------ Entries shown ------

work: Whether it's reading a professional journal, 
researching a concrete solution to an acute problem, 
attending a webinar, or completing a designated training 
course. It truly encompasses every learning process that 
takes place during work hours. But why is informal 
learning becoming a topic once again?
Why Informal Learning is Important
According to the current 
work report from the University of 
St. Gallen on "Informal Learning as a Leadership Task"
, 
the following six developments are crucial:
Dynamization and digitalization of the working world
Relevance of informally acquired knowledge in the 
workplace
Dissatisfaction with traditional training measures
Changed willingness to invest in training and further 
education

------

Duplicate every line of the entries above character for character, keeping each line break where it falls.

Result
work: Whether it's reading a professional journal, 
researching a concrete solution to an acute problem, 
attending a webinar, or completing a designated training 
course. It truly encompasses every learning process that 
takes place during work hours. But why is informal 
learning becoming a topic once again?
Why Informal Learning is Important
According to the current 
work report from the University of 
St. Gallen on "Informal Learning as a Leadership Task"
, 
the following six developments are crucial:
Dynamization and digitalization of the working world
Relevance of informally acquired knowledge in the 
workplace
Dissatisfaction with traditional training measures
Changed willingness to invest in training and further 
education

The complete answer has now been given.